John Whelan, the RTA's director of business co-ordination, road safety and policy, said the campaign aimed to make speeding socially unacceptable. "To me [the gesture] says 'speeding - no one thinks big of you'," he said. "It will cause people who are speeders to think twice about the image they are creating." The ads would be controversial, he said, but traditional "shock horror advertising" that highlighted injury and death from speeding was no longer effective on "people exposed to computer games, modern media … and horror films". "We will do what we feel we have to to get the message through," Mr Whelan said.

In Australia speeding is a factor in about 40 per cent of road deaths each year. This means more than 220 people die each year because of speeding. In addition to those killed, more than 4000 people are injured in speed-related crashes each year. The estimated cost to the community of speed-related crashes is about $500 million a year. Conditions or factors involved in speeding-related crashes include: A high number of fatal crashes involved country resident drivers on local country roads, almost 80 per cent of speed-related fatal crashes happened on curves, around 77 per cent of speeding vehicles involved in fatal crashes were cars or light trucks and more than 80 per cent of speeding drivers involved in fatal crashes were male. By highlighting the consequences the campaign also aims to increase the social unacceptability of speeding.

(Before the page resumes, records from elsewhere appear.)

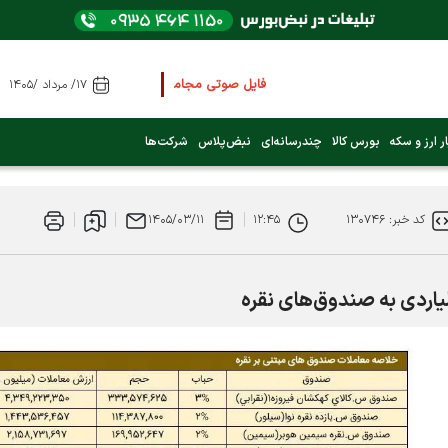
فایل صوتی مجامع و کنفرانس ها
را از اینجا گوش کن
۱۷/ مرداد /۱۴۰۵
عرضه اولیه بعدی کدام نماد است؟ (کلیک کنید)
ر ارز و سکه
بورس کالا
چندرسانه‌ای
نبض‌پلاس
شرکت‌ها
فوری:
پرداخت وام 200 میلیونی بورس از روز شنبه ۹ خرداد ۱۴۰۵
کد خبر: ۱۳۰۷۴۶
۱۲:۴۵
۱۴۰۵/۰۳/۱۱
فوری:
شاخص کل کانال 4 میلیون واحد را رد کرد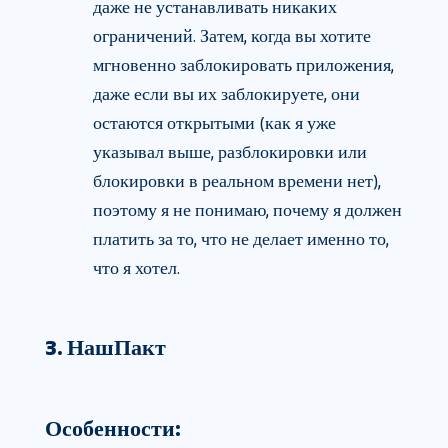
даже не устанавливать никаких
ограничений. Затем, когда вы хотите
мгновенно заблокировать приложения,
даже если вы их заблокируете, они
остаются открытыми (как я уже
указывал выше, разблокировки или
блокировки в реальном времени нет),
поэтому я не понимаю, почему я должен
платить за то, что не делает именно то,
что я хотел.
3. НашПакт
Особенности: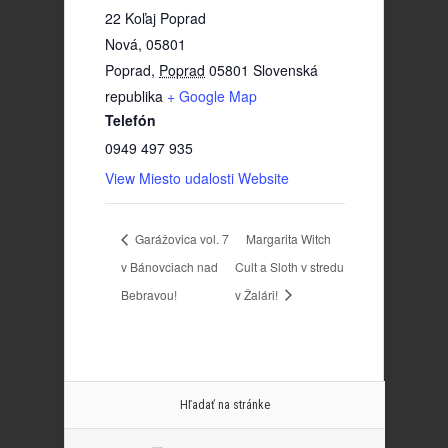
22 Koľaj Poprad
Nová, 05801
Poprad
,
Poprad
05801
Slovenská
republika
+ Google Map
Telefón
0949 497 935
View Miesto udalosti Website
Garážovica vol. 7
Margarita Witch
v Bánovciach nad
Cult a Sloth v stredu
Bebravou!
v Žalári!
Hľadať na stránke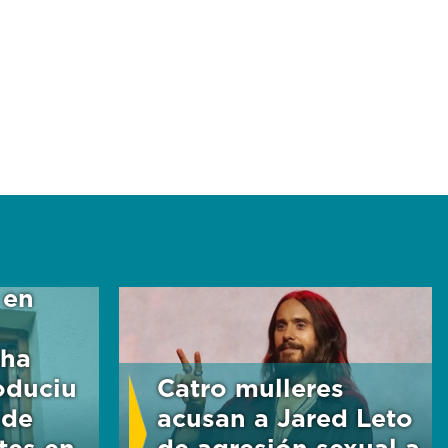
 en
nha
oduciu
Catro mulleres
 de
acusan a Jared Leto
tes en
de agresión sexual a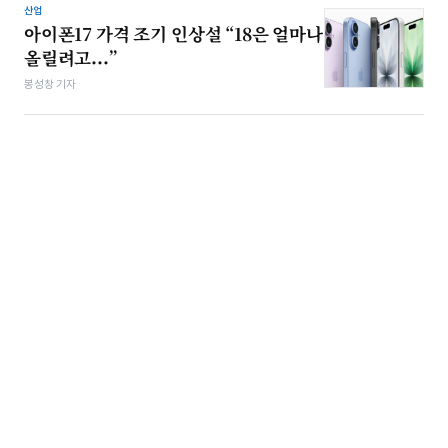
산업
아이폰17 가격 조기 인상설 “18은 얼마나
올릴려고...”
봉성창 기자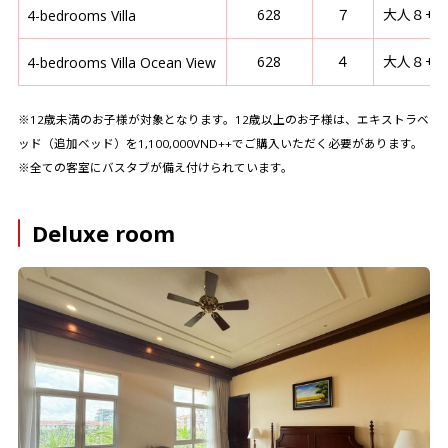
628
７
大人８+
4-bedrooms Villa
628
４
大人８+
4-bedrooms Villa Ocean View
※12歳未満のお子様が対象となります。12歳以上のお子様は、エキストラベ
ッド（追加ベッド）を1,100,000VND++でご購入いただく必要があります。
※全ての客室にバスタブが備え付けられています。
Deluxe room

Sometimes it takes a little "shock" to get peoples attention. Look at us here in America. we see the ads all the time. Buckle Up. Speed Kills. Drink Responsibly. Do they work? In a way yes, but in a way, no. I think any attempt to make something socially unacceptable is worth the shot. Look at what the Secondhand Smoke campaign has done to smokers. Now it's kind of unacceptable to smoke. So you people of

People of Australia, you rock on with your new ad campaign. I hope it works...if not, heck, we all got a good laugh from it!